“As if it wasn’t obvious that this clip was pandering to the currently trendy brand of faux feminism, USA Today had to spell it out.”
In a “Captain Marvel” deleted scene, included in the digital and home versions set for release Tuesday, the feminist super-heroine can be seen striking a blow against “toxic masculinity” by savagely beating and robbing a man who asked her to smile.

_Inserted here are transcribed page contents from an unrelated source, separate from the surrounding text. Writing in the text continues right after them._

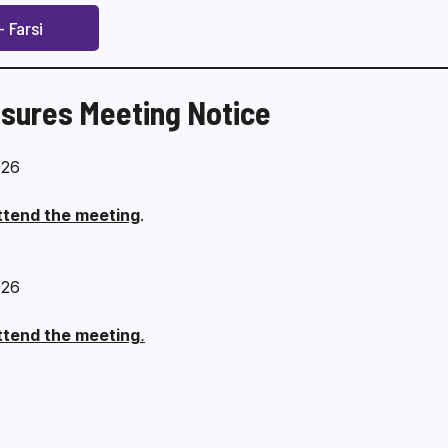
 Farsi
sures Meeting Notice
026
attend the meeting
.
026
attend the meeting
.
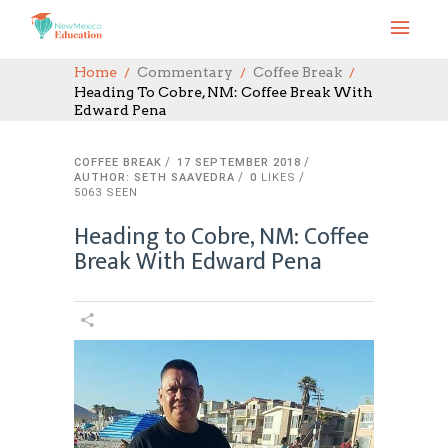
Home
Commentary
Coffee Break
Heading To Cobre, NM: Coffee Break With
Edward Pena
COFFEE BREAK
17 SEPTEMBER 2018
AUTHOR: SETH SAAVEDRA
0
LIKES
5063 SEEN
Heading to Cobre, NM: Coffee
Break With Edward Pena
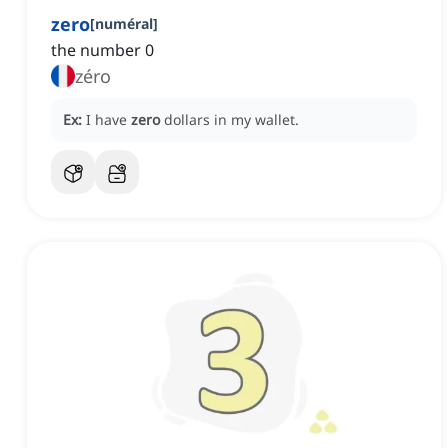
zero
[
numéral
]
the number 0
zéro
Ex:
I have
zero
dollars in my wallet.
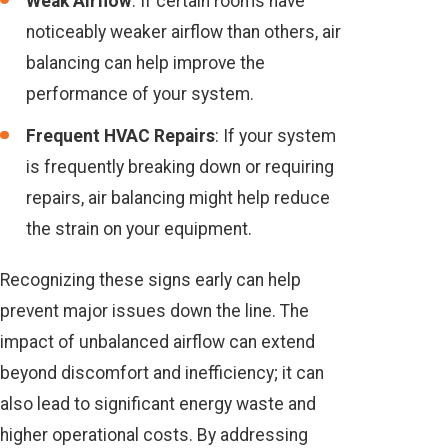
Weak Airflow
: If certain rooms have
noticeably weaker airflow than others, air
balancing can help improve the
performance of your system.
Frequent HVAC Repairs
: If your system
is frequently breaking down or requiring
repairs, air balancing might help reduce
the strain on your equipment.
Recognizing these signs early can help
prevent major issues down the line. The
impact of unbalanced airflow can extend
beyond discomfort and inefficiency; it can
also lead to significant energy waste and
higher operational costs. By addressing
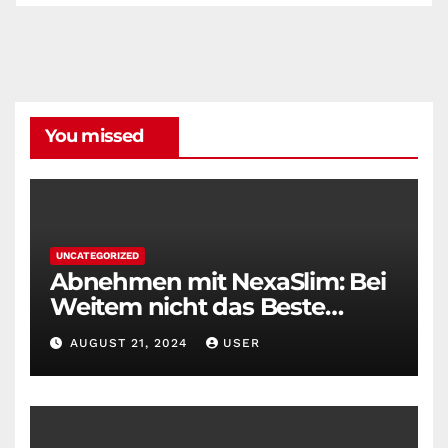
You missed
UNCATEGORIZED
Abnehmen mit NexaSlim: Bei
Weitem nicht das Beste
Diätmittel auf dem Markt
AUGUST 21, 2024
USER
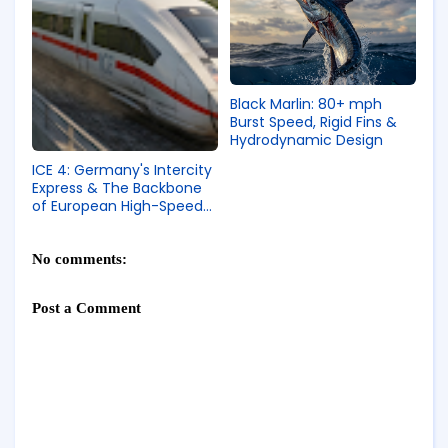
Black Marlin: 80+ mph
Burst Speed, Rigid Fins &
Hydrodynamic Design
ICE 4: Germany's Intercity
Express & The Backbone
of European High-Speed
Rail
No comments:
Post a Comment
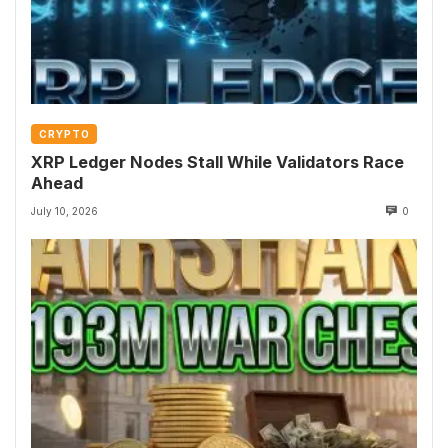
CRYPTO
XRP Ledger Nodes Stall While Validators Race
Ahead
July 10, 2026
0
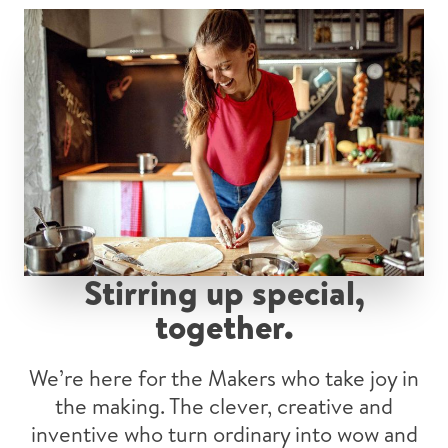
Stirring up special,
together
.
We’re here for the Makers who take joy in
the making. The clever, creative and
inventive who turn ordinary into wow and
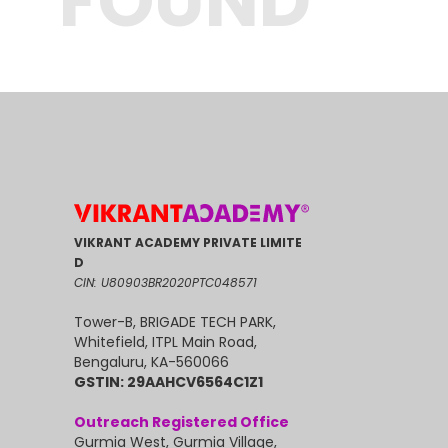
FOUND
VIKRANT ACADEMY PRIVATE LIMITE
D
CIN: U80903BR2020PTC048571
Tower-B, BRIGADE TECH PARK,
Whitefield, ITPL Main Road,
Bengaluru, KA-560066
GSTIN: 29AAHCV6564C1Z1
Outreach Registered Office
Gurmia West, Gurmia Village,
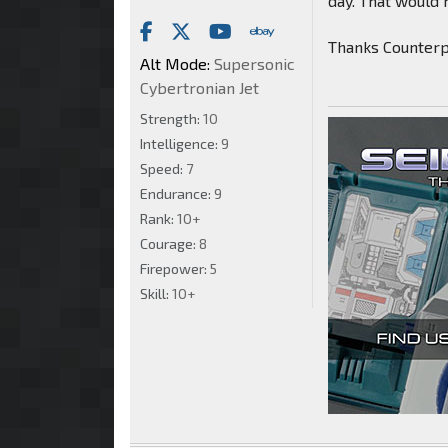
day. That would 
Thanks Counter
Alt Mode:
Supersonic
Cybertronian Jet
Strength:
10
Intelligence:
9
Speed:
7
Endurance:
9
Rank:
10+
Courage:
8
Firepower:
5
Skill:
10+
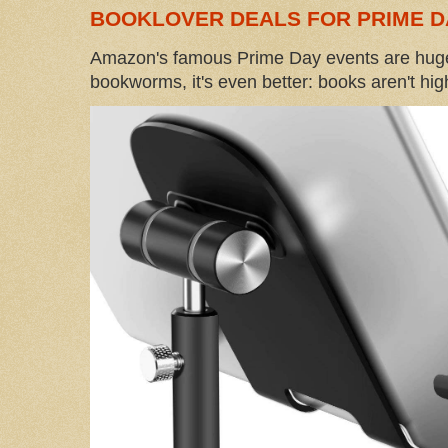
BOOKLOVER DEALS FOR PRIME D
Amazon's famous Prime Day events are huge
bookworms, it's even better: books aren't high-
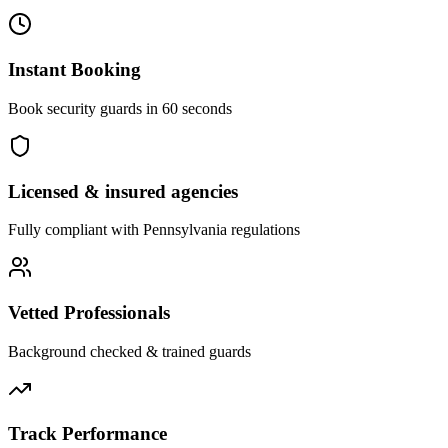
Instant Booking
Book security guards in 60 seconds
Licensed & insured agencies
Fully compliant with
Pennsylvania
regulations
Vetted Professionals
Background checked & trained guards
Track Performance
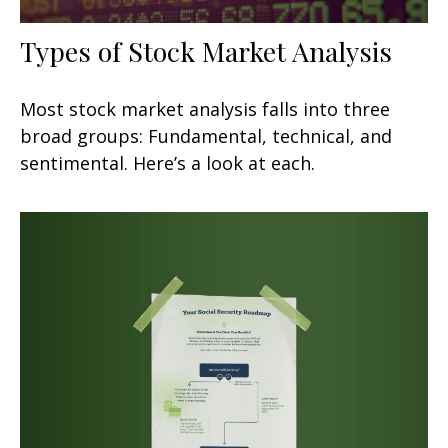
Types of Stock Market Analysis
Most stock market analysis falls into three
broad groups: Fundamental, technical, and
sentimental. Here’s a look at each.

The exclusive clip, obtained by USATODAY.com earlier this week, shows Brie Larson as Carol Danvers acting out a fever dream of women’s empowerment with additional footage not included in the theatrical version. Quoted retweets of the clip racked up tens of thousands of likes and comments. The clip has already been viewed more than 700,000 times since being unveiled Thursday.
In the scene, a boorish motorcycle rider approaches Danvers and immediately pulls a classic move straight out of the misogynist’s handbook: He asks her to smile.
Captain Marvel, a heroic being with superhuman strength and fantastic powers, responds in proportion to the egregiousness of the offense – by crushing the man’s hand, stealing his motorcycle and dashing off into oncoming traffic, narrowly avoiding a collision with an unsuspecting motorist.
Why my whole theater cheered when Thanos Punched her out of the movie
— GrievousError (@ErrorGrievous) May 25, 2019
“Captain Marvel,” the first female-led film in the blockbuster Marvel Cinematic Universe, has been cheered in some corners as a crowning achievement for women’s empowerment. Larson, an outspoken advocate for feminism and diversity, has been held up as a sort of feminist icon.
USA Today’s Brian Truitt summed up the extended scene as Danvers punching “toxic masculinity in the mouth.” Meanwhile, reactions from commenters were mixed.
“Sorry I dont find the ‘hero’ of the film likable when she nearly rips off a person’s hand and steals his stuff because hes a jerkoff,” tweeted Joey Salads, a YouTube personality who’s now running for Congress.
Journalist Tim Pool had similar thoughts, tweeting that Captain Marvel is a “villain.”
“She straight hurts and robs a dude because he was a jerk to her. Thats a villain,” he wrote.
Reason contributor Cathy Young called out “Captain Marvel” for its purportedly superficial nod to feminism.
“As if it wasn’t obvious that this clip was pandering to the currently trendy brand of faux feminism, USA Today had to spell it out,” Young tweeted.
But feminists on social media were enthralled by the scene’s message:
marvel cutting off this scene from captain marvel is a violation of my second amendment rights…. "what, no smile?" the Power that this woman has pic.twitter.com/XtR9Ik7bcm
— gabi (@harleivy) May 24, 2019
Erika Hardison’s op-ed in the Huffington Post from December of 2017 is one such example of the perspective. In it, she averred:
The sexualization behind telling women to smile is alarming. It makes women feel that we are only meant to be happy and pretty and it’s a passive way to engage into an unwanted conversation. Asking a woman to smile is a selfish act and it’s rarely in a caring tone; it’s condescending and it turns a simple gesture into something sexual. Instead of asking a woman how she actually feels or being open minded to the idea she might not be interested, there are men that will berate a woman into doing something that she isn’t comfortable doing. That is unacceptable.
Some critics of identity politics argue that a broadening out of the definition of so-called microaggressions is leading to an unintended consequence – instead of empowering its adherents, a focus on microaggressions is making them more fragile.